The Trust estimates that more than 16 square kilometres (6 square miles) of land are contaminated, with the search likely to continue for at least another four years.
“Cluster munitions have a high failure rate and can cause injuries and fatalities long after war has finished,” said Miles Hawthorn, Halo Trust’s programme manager in Nagorno-Karabakh.
“The most common type found in Nagorno Karabakh has a distinctive pink ribbon, which makes them cruelly attractive to children.”
Mine maps dispute
According to Human Rights Watch, Armenia and Azerbaijan used cluster munitions, which are widely banned under an international treaty, during last year’s war.
Both deny using them, but accuse the other of doing so.
For ANAMA, the biggest and most time-consuming challenge comes from locating landmines due to inefficient recording of their whereabouts.
With a team of more than 600 people in the field, it says it has so far cleared almost 18,000 anti-personnel mines, more than 9,000 other sorts of mines and 23,000 unexploded ordnance, as well as more than 19,000 hectares (47,000 acres) of land.
As part of last year’s peace deal, Armenia handed over a number of mine locator maps. However, according to ANAMA, they are incomplete and are only about 25 percent accurate.
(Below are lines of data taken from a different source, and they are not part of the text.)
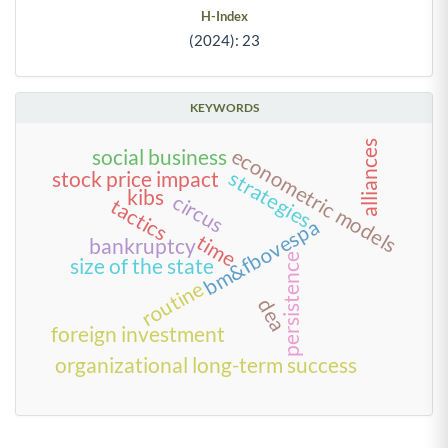
H-Index
(2024): 23
KEYWORDS
alliances
econometric models
social business
strategies
stock price impact
kibs
circus
tactics
bm&fbovespa
time
bankruptcy
persistence
size of the state
routine
dea
foreign investment
organizational long-term success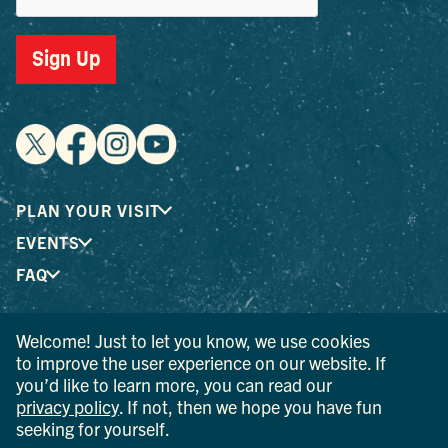
Sign Up
PLAN YOUR VISIT
EVENTS
FAQ
Welcome! Just to let you know, we use cookies
® I LOVE NEW YORK is a registered trademark and service
to improve the user experience on our website. If
mark of the New York State Department of Economic
you’d like to learn more, you can read our
Development; used with permission.
privacy policy
. If not, then we hope you have fun
seeking for yourself.
© 2026 Ulster County Tourism. All rights reserved.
“The biggest question is, are these all the mine maps?” said Samir Poladov, deputy chairman of the board of ANAMA.
“The ones we did receive were inaccurate and incomplete. Many don’t even have information about coordinates, they just have a general drawing of the area with some information and approximate locations, but they are better to have than nothing.”
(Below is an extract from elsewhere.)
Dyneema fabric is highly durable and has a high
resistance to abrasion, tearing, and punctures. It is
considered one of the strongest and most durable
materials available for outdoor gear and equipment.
Baku believes Yerevan could have more mine maps than were turned over last year. However, Armenian analysts and commentators say they do not exist.
Historic conflict
Armenia and Azerbaijan, two former Soviet republics, fought for six weeks from September last year over Nagorno-Karabakh in a conflict that killed more than 6,500 people – mostly soldiers.
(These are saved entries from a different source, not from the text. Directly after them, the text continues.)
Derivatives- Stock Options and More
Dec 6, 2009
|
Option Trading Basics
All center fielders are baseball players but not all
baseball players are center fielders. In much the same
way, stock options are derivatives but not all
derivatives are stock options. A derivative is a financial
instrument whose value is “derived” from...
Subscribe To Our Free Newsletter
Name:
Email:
In November 2020, Armenian Prime Minister Nikol Pashinyan signed a ceasefire agreement that granted Azerbaijan control of parts of Nagorno-Karabakh, as well as adjacent territories that had been occupied by Armenians since the first Karabakh war in the 1990s.
During the first conflict, forces from both sides laid landmines across the area, rendering swaths of the territory hazardous. An assessment by the United Nations and the United States at the time found that more than 100,000 landmines had been planted.
According to estimates by ethnic Armenian authorities in Nagorno-Karabakh, landmine explosions killed 180 people and injured 507 in the 1990s – what they claim is the highest number of landmine accidents per capita in any region of the world.
The problem was compounded by the second war, yet Azerbaijan is keen to push ahead with clearances so those who were displaced during the first war can return. For decades, they have been living in temporary accommodation.
Poladov said some people, desperate to see their homeland for the first time since the 1990s, returned before the area had been secured. As a result, there have been 60 civilian accidents, including two deaths.
Explosions also injured five de-miners and killed two Azerbaijani journalists and a local government official.
Years-long clearing effort ahead
While visiting the newly-regained territories still requires government permission, ANAMA is running a mine risk education campaign alongside UN children’s agency UNICEF to raise awareness of the dangers.
More than 600,000 Azerbaijanis fled Nagorno-Karabakh and the surrounding districts during the first war, between 1988 and 1994; the country has one of the world’s largest populations of internally displaced people per capita.
Although the government is planning a number of smart cities to help them return, Deputy Foreign Minister Elnur Mammadov told Al Jazeera that it could take 10 to 12 years for the area to be fully cleared of hazardous weapons.
It is thought the first Azerbaijanis will be able to return to live in Nagorno-Karabakh by the end of this year or early next year.
The use of anti-personnel mines is a violation of international law, but neither Armenia nor Azerbaijan has signed the 1997 Mine Ban Convention to eliminate their use. Both say they are unwilling to stop their use until the other does.